Un "bilan préliminaire" du travail d'écriture du plan de paix "sera fait dimanche au cours d'un entretien téléphonique dans le format dit de Normandie" entre les quatre dirigeants russe, français, allemand et ukrainien, a annoncé M. Peskov.

Mme Merkel et M. Hollande étaient arrivés vendredi à Moscou en affichant un optimisme prudent sur les chances de réussir à convaincre Vladimir Poutine d'accepter leur plan. Les trois dirigeants ont amorcé les négociations, sans leurs délégations respectives. Les discussions ont duré, dîner compris, presque cinq heures autour d'une petite table ronde dans un salon du Kremlin.

L'initiative de paix franco-allemande, soutenue par Washington, l'Union européenne et l'Otan, a tout de la médiation de la dernière chance après dix mois d'un conflit qui a également provoqué une crise internationale rappelant les crispations Est-Ouest de la Guerre froide.

Avant de quitter Berlin, Angela Merkel avait énoncé son credo : trouver une solution ukrainienne pour défendre "la paix européenne".

"Nous nous engageons pour mettre fin au bain de sang et pour faire vivre l'accord de Minsk", le seul accord de paix pour l'instant signé par les Ukrainiens comme par les rebelles prorusses, avait ajouté la chancelière, avant de tempérer les espoirs de ceux qui pensent que la paix est proche. "Nous ne savons pas si nous allons réussir à parvenir à un cessez-le-feu, si nous allons y parvenir aujourd'hui ou s'il faudra d'autres discussions", avait-elle insisté.

"Chacun est conscient que le premier pas doit être le cessez-le-feu mais qu'il ne peut pas suffire et qu'il faut aller chercher un règlement global", avait déclaré pour sa part le président français.

Jeudi soir, les deux dirigeants européens avaient exposé leur plan au président ukrainien Petro Porochenko.

Selon la présidence ukrainienne l'initiative franco-allemande "laissait espérer un cessez-le-feu" alors qu'environ 220 personnes, en majorité des civils, ont péri dans les bombardements et les combats pendant les seules trois dernières semaines.

Illustration de l'urgence sur le terrain : la situation à Debaltseve, une ville de l'Est tenue par l'armée ukrainienne et presque encerclée par les rebelles prorusses. Vendredi, une trêve de quelques heures y a été conclue pour permettre l'évacuation en urgence dans une vingtaine d'autocars des civils pris entre les bombardements des deux camps.

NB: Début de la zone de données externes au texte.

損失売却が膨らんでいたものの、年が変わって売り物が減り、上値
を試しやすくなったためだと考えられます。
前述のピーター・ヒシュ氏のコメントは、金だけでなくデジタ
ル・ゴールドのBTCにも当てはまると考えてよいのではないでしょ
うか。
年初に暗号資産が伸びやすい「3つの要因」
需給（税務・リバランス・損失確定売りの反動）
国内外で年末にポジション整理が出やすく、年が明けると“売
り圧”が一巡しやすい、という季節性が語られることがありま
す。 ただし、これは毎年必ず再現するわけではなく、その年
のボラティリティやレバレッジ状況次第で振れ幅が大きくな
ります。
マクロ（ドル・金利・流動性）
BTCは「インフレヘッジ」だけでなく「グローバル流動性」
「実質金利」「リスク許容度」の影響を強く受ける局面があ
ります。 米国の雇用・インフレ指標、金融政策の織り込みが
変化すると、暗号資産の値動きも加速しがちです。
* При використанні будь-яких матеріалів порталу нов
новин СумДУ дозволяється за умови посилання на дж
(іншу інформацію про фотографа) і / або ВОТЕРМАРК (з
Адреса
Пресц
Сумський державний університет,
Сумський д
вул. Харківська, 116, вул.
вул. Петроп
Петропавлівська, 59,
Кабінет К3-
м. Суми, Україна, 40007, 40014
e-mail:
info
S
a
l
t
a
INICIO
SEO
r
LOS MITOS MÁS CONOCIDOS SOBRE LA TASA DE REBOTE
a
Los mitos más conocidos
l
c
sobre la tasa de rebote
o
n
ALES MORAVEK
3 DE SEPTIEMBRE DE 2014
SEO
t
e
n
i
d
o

Partout le long de la ligne de front, les bombardements ont été moins nombreux, première accalmie après des semaines de déchaînements de violences. Mais au moins deux soldats et un civil ont péri au cours des dernières 24 heures.

En fait de plan de paix, l'initiative franco-allemande était plutôt une "contre-proposition" de plan de paix, Vladimir Poutine ayant soumis il y a quelques jours, selon des responsables russes et américains, des idées à Angela Merkel et François Hollande. Ces derniers en ont fait part mercredi aux Etats-Unis et à l'Ukraine, et ont alors préparé leurs contre-propositions.

Cette "nouvelle proposition de règlement sur le conflit" garantit "l'intégrité territoriale de l'Ukraine", a assuré le chef de l'Etat français.

Parallèlement les Etats-Unis continuaient de réfléchir à la possibilité de livrer des armes à l'armée ukrainienne, qui accumule les revers dans les régions séparatistes de Donetsk et de Lougansk.

Mais en visite jeudi à Kiev, le chef de la diplomatie américaine John Kerry a douché les espoirs de Kiev quant à une annonce immédiate sur la livraison d'armes à l'Ukraine en disant que Washington privilégiait "une solution diplomatique".

Barack Obama "passe en revue toutes les options dont celle de la livraison d'armes défensives" et prendra sa décision "prochainement", selon M. Kerry, afin notamment de laisser une chance au plan de paix des Européens.